**Records to process**
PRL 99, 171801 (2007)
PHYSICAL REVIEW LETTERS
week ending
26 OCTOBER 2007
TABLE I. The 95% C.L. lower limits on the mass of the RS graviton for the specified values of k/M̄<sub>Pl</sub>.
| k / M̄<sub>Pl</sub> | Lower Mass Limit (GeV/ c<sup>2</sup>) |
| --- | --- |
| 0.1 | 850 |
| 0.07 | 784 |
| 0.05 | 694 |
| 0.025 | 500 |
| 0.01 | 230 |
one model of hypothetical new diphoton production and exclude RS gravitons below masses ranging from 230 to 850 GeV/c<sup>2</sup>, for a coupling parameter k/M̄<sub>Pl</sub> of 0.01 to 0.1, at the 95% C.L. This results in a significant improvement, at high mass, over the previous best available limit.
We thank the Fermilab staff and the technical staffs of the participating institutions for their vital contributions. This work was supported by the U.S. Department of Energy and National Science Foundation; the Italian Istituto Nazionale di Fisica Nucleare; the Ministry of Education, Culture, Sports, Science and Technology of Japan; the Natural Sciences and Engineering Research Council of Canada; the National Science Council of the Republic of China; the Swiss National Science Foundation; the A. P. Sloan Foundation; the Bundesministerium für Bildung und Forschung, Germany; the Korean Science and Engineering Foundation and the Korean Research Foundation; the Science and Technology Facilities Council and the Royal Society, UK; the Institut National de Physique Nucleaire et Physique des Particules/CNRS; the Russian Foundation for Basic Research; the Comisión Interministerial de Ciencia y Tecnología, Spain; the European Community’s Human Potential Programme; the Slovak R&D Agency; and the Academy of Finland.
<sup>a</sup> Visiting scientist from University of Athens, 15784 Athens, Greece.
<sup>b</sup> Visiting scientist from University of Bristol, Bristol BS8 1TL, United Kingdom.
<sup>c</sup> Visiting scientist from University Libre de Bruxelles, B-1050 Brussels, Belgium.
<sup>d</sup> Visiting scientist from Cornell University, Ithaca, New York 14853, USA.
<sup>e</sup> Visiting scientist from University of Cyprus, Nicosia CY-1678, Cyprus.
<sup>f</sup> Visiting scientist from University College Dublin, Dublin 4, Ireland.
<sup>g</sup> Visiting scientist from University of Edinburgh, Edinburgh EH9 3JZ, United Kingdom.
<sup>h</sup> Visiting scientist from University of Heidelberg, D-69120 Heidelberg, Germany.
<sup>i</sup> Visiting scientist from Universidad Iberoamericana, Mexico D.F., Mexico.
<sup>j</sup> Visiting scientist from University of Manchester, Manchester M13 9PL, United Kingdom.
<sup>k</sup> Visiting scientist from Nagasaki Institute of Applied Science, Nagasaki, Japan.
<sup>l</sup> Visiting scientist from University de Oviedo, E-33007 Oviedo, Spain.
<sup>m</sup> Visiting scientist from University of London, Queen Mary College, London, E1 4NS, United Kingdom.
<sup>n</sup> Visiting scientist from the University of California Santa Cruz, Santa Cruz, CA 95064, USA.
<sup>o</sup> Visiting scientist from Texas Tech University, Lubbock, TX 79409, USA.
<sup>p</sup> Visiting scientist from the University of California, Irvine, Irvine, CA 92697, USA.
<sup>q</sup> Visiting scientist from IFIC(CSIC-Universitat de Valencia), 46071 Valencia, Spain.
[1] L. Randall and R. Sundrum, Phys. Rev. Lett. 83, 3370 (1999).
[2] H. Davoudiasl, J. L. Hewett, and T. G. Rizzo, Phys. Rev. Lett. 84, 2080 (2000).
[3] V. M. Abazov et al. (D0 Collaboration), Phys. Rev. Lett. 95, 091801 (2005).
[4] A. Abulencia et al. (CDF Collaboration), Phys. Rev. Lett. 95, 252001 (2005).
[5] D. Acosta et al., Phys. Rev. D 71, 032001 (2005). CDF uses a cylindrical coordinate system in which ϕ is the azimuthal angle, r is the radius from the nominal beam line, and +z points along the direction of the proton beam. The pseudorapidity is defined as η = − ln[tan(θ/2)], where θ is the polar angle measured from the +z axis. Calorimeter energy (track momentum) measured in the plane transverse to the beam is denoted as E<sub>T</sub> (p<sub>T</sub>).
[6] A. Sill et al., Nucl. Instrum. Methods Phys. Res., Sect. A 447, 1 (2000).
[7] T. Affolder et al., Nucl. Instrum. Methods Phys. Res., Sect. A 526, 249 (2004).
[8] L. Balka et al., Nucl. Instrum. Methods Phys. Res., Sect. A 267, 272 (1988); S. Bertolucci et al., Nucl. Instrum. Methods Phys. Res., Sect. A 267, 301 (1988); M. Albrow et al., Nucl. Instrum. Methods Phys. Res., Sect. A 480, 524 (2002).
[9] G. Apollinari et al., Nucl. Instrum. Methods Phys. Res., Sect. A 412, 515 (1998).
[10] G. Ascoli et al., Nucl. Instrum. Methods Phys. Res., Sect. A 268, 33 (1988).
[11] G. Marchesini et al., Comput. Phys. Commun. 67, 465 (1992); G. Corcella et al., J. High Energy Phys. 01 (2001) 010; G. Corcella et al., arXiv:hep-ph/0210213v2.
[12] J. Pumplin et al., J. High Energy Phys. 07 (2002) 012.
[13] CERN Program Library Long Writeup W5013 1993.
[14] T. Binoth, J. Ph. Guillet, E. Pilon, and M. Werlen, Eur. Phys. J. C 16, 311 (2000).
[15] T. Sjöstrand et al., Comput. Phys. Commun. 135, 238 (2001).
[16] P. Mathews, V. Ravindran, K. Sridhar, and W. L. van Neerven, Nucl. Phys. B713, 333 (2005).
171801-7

**Your objective**
From the records above, transcribe without alteration every line from the one with "<sup>f</sup> Visiting scientist" to the one with "<sup>m</sup> Visiting scientist", inclusive.

**Exercise response**
<sup>f</sup> Visiting scientist from University College Dublin, Dublin 4, Ireland.
<sup>g</sup> Visiting scientist from University of Edinburgh, Edinburgh EH9 3JZ, United Kingdom.
<sup>h</sup> Visiting scientist from University of Heidelberg, D-69120 Heidelberg, Germany.
<sup>i</sup> Visiting scientist from Universidad Iberoamericana, Mexico D.F., Mexico.
<sup>j</sup> Visiting scientist from University of Manchester, Manchester M13 9PL, United Kingdom.
<sup>k</sup> Visiting scientist from Nagasaki Institute of Applied Science, Nagasaki, Japan.
<sup>l</sup> Visiting scientist from University de Oviedo, E-33007 Oviedo, Spain.
<sup>m</sup> Visiting scientist from University of London, Queen Mary College, London, E1 4NS, United Kingdom.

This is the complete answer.